**Exercise directions:** Present the material below as a two-column CSV with the columns "prompt" and "answer". Give one row for each labeled line, put each field in quotes with any line breaks replaced by spaces, and leave out the pictures.

**Listing:**
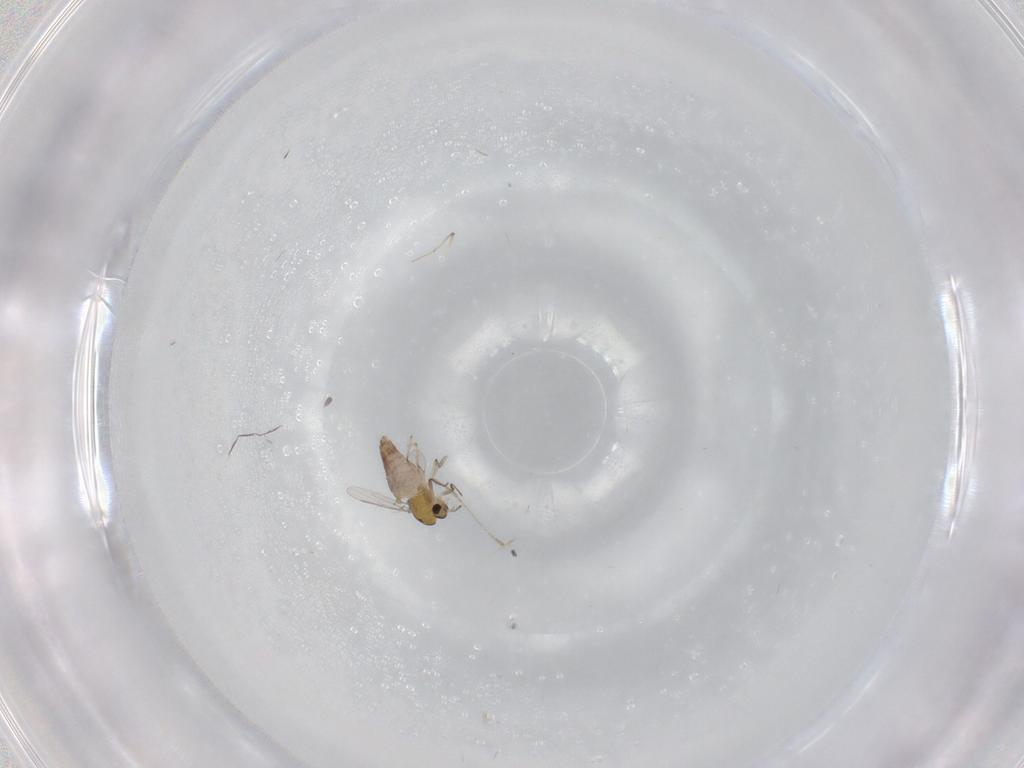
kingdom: Animalia
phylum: Arthropoda
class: Insecta
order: Diptera
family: Chironomidae
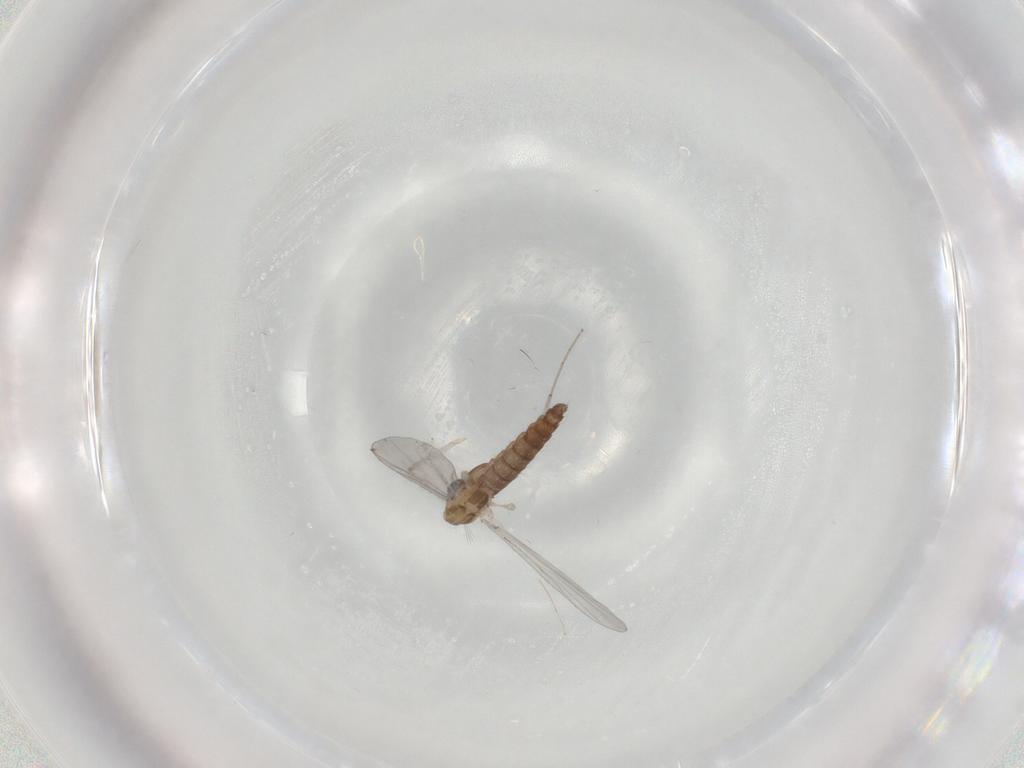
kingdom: Animalia
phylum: Arthropoda
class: Insecta
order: Diptera
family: Chironomidae
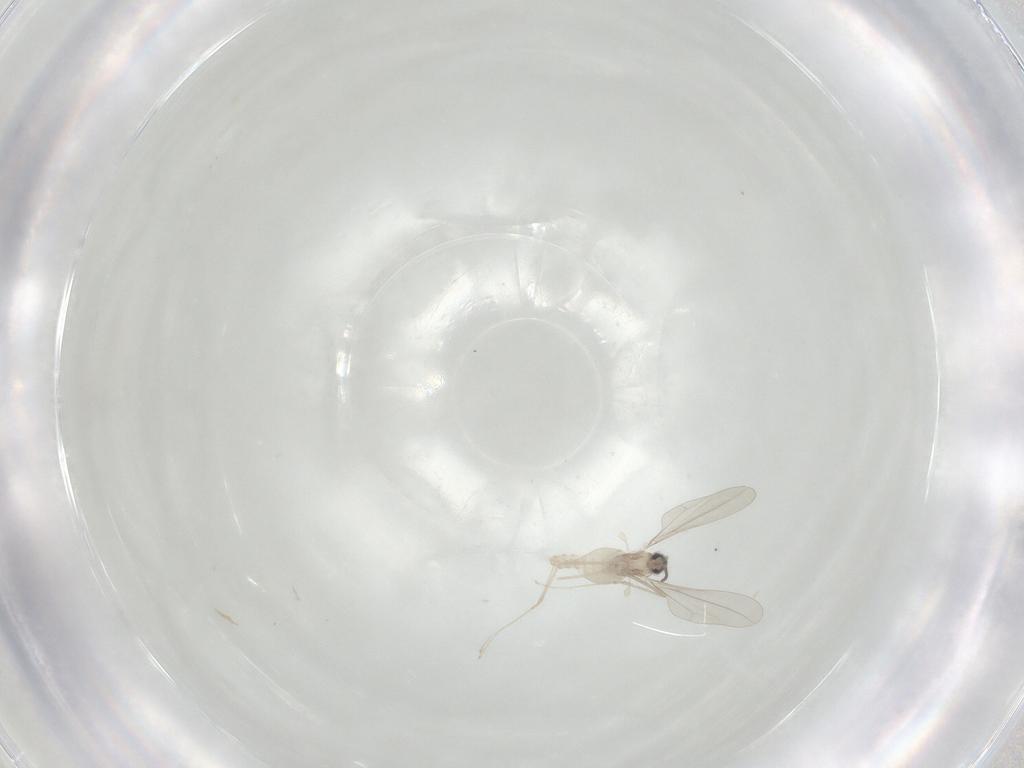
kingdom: Animalia
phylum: Arthropoda
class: Insecta
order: Diptera
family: Cecidomyiidae
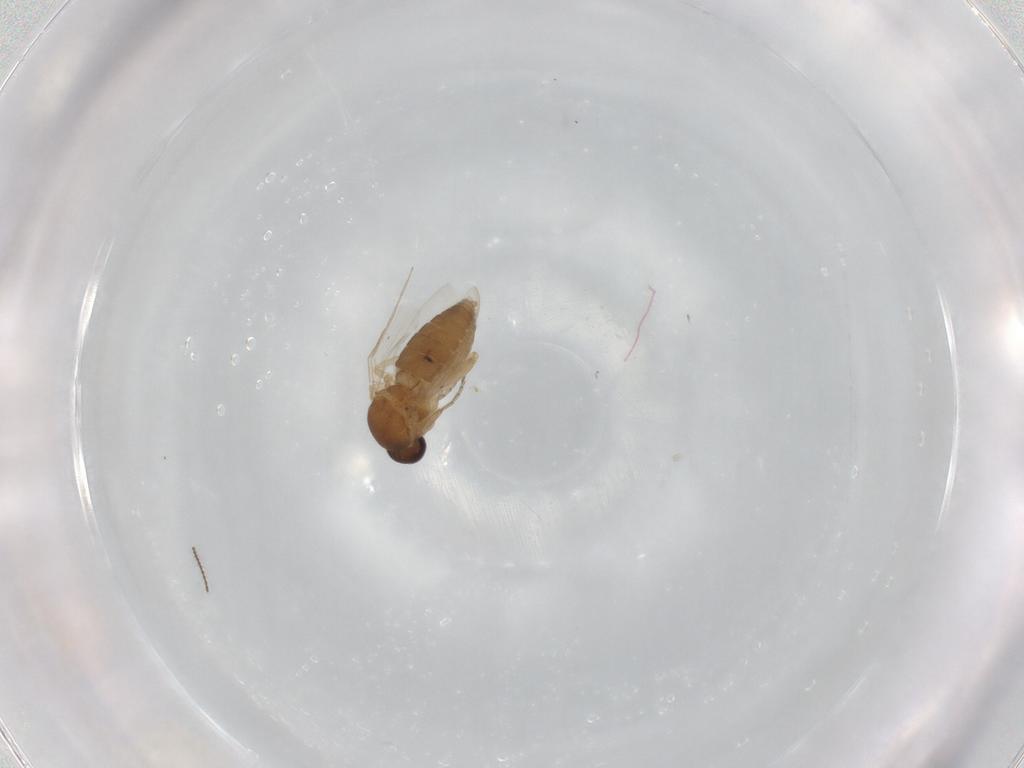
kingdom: Animalia
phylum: Arthropoda
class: Insecta
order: Diptera
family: Ceratopogonidae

**Response to this task:**
prompt,answer
"kingdom:","Animalia"
"phylum:","Arthropoda"
"class:","Insecta"
"order:","Diptera"
"family:","Chironomidae"
"kingdom:","Animalia"
"phylum:","Arthropoda"
"class:","Insecta"
"order:","Diptera"
"family:","Chironomidae"
"kingdom:","Animalia"
"phylum:","Arthropoda"
"class:","Insecta"
"order:","Diptera"
"family:","Cecidomyiidae"
"kingdom:","Animalia"
"phylum:","Arthropoda"
"class:","Insecta"
"order:","Diptera"
"family:","Ceratopogonidae"